PROBLEM DESCRIPTION: Reproduce the lines of the entries below, without any change, from the line with "Description" to the line with "Sie Ihre Einwilligung", including both of those lines. Leave the pictures out of your answer.

Saved entries:

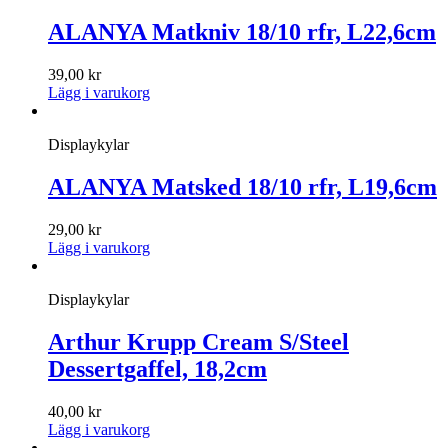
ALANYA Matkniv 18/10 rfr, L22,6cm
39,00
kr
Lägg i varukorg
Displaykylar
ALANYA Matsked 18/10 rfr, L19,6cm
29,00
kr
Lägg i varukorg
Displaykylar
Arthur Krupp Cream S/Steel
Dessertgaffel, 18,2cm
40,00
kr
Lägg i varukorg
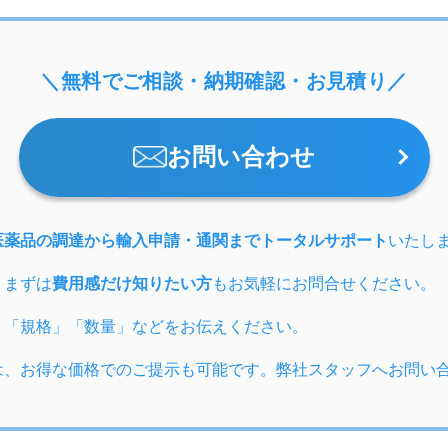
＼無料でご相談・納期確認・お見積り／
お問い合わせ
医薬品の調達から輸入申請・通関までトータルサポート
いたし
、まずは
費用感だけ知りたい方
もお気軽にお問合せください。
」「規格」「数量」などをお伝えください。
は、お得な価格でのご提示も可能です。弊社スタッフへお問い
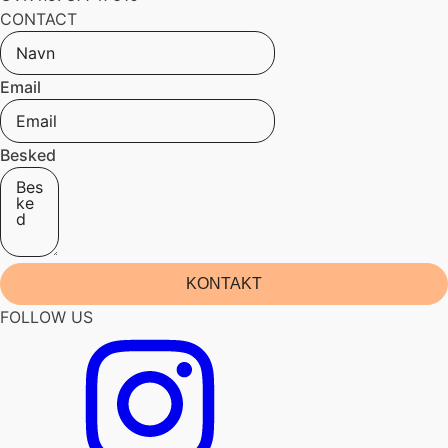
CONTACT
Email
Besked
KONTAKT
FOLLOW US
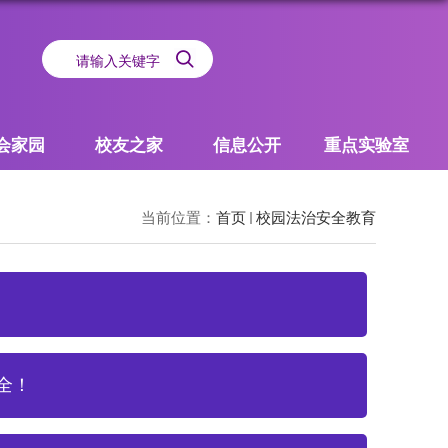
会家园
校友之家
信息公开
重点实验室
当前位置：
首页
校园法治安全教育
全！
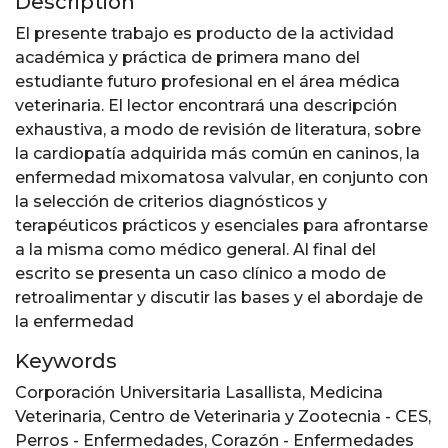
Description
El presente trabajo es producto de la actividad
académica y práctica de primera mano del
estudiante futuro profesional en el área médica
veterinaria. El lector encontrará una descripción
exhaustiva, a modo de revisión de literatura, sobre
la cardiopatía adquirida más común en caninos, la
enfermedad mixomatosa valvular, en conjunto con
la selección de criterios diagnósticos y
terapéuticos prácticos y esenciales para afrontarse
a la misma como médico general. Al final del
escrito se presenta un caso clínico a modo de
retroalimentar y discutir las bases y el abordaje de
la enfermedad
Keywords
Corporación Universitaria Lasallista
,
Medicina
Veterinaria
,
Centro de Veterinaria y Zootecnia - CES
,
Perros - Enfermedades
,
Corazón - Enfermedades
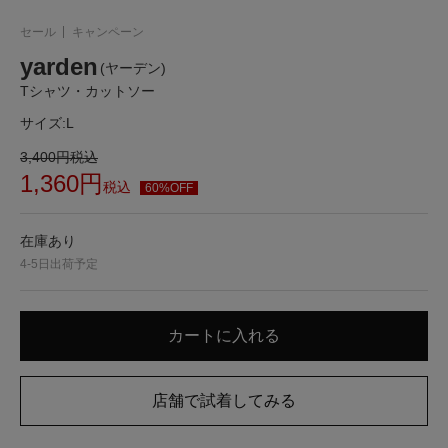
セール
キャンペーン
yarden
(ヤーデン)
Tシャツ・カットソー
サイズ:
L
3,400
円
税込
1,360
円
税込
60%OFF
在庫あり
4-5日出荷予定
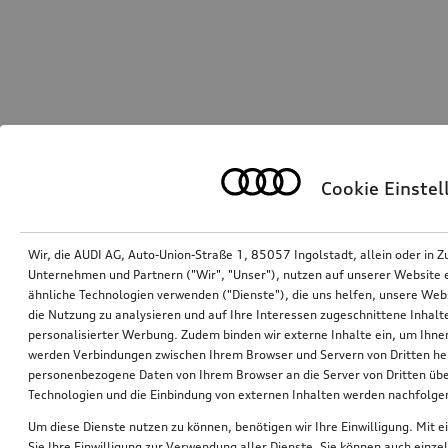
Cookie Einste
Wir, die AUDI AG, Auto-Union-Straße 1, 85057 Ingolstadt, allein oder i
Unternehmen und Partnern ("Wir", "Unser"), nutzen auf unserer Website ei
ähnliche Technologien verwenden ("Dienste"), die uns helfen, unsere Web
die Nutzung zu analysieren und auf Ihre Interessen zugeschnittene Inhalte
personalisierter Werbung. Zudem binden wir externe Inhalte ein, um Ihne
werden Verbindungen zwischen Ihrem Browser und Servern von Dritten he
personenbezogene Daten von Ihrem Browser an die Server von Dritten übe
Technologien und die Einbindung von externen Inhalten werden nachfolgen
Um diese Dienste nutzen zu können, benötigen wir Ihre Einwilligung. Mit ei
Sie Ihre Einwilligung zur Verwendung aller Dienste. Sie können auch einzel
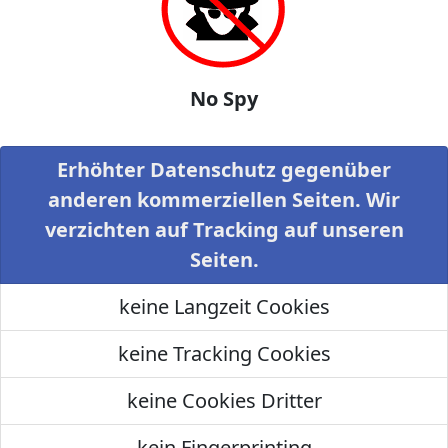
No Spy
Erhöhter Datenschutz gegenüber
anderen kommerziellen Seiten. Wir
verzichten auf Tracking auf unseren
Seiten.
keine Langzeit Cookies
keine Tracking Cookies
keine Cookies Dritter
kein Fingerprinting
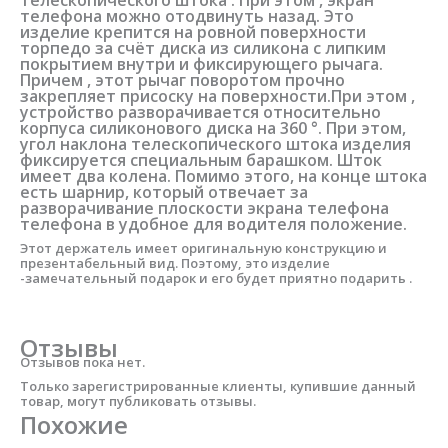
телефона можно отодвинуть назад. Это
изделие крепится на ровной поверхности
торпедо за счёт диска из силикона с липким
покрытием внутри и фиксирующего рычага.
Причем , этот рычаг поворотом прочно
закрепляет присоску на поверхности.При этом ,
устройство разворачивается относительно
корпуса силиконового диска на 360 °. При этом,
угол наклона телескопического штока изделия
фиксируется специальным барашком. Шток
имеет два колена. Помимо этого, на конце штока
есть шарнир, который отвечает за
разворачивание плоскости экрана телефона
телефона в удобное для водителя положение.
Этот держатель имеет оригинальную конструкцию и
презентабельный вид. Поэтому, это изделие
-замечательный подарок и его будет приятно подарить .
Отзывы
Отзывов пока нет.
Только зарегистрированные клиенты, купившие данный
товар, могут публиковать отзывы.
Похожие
==
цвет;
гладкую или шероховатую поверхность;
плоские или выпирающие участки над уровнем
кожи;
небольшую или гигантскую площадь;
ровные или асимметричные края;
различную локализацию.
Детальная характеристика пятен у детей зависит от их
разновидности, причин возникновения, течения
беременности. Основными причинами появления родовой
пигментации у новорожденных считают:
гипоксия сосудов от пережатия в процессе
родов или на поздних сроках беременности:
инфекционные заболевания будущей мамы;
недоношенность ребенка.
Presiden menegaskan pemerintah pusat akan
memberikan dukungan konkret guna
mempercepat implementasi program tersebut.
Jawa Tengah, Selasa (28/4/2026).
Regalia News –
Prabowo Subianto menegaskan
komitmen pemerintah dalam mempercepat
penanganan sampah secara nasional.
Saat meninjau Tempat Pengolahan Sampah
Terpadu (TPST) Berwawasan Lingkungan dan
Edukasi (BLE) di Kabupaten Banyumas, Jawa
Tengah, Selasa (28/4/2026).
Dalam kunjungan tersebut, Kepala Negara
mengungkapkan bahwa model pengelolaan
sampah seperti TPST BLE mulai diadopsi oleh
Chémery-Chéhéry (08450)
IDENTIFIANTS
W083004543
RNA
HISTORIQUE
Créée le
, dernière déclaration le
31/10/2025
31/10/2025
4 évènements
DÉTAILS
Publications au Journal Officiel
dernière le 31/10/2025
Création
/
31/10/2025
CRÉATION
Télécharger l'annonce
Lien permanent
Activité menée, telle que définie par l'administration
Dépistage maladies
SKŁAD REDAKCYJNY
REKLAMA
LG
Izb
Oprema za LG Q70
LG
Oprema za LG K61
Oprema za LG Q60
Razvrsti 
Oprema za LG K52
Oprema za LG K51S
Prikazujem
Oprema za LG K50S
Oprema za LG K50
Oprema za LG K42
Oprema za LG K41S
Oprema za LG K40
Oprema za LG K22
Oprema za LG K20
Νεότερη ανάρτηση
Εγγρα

YOUR SOLUTION:
Description
El presente trabajo es producto de la actividad
académica y práctica de primera mano del
estudiante futuro profesional en el área médica
veterinaria. El lector encontrará una descripción
exhaustiva, a modo de revisión de literatura, sobre
la cardiopatía adquirida más común en caninos, la
enfermedad mixomatosa valvular, en conjunto con
la selección de criterios diagnósticos y
terapéuticos prácticos y esenciales para afrontarse
a la misma como médico general. Al final del
escrito se presenta un caso clínico a modo de
retroalimentar y discutir las bases y el abordaje de
la enfermedad
Keywords
Corporación Universitaria Lasallista
,
Medicina
Veterinaria
,
Centro de Veterinaria y Zootecnia - CES
,
Perros - Enfermedades
,
Corazón - Enfermedades
セール
キャンペーン
yarden
(ヤーデン)
Tシャツ・カットソー
サイズ:
L
3,400
円
税込
1,360
円
税込
60%OFF
在庫あり
4-5日出荷予定
Cookie Einste
Wir, die AUDI AG, Auto-Union-Straße 1, 85057 Ingolstadt, allein oder i
Unternehmen und Partnern ("Wir", "Unser"), nutzen auf unserer Website ei
ähnliche Technologien verwenden ("Dienste"), die uns helfen, unsere Web
die Nutzung zu analysieren und auf Ihre Interessen zugeschnittene Inhalte
personalisierter Werbung. Zudem binden wir externe Inhalte ein, um Ihne
werden Verbindungen zwischen Ihrem Browser und Servern von Dritten he
personenbezogene Daten von Ihrem Browser an die Server von Dritten übe
Technologien und die Einbindung von externen Inhalten werden nachfolgen
Um diese Dienste nutzen zu können, benötigen wir Ihre Einwilligung. Mit ei
Sie Ihre Einwilligung zur Verwendung aller Dienste. Sie können auch einzel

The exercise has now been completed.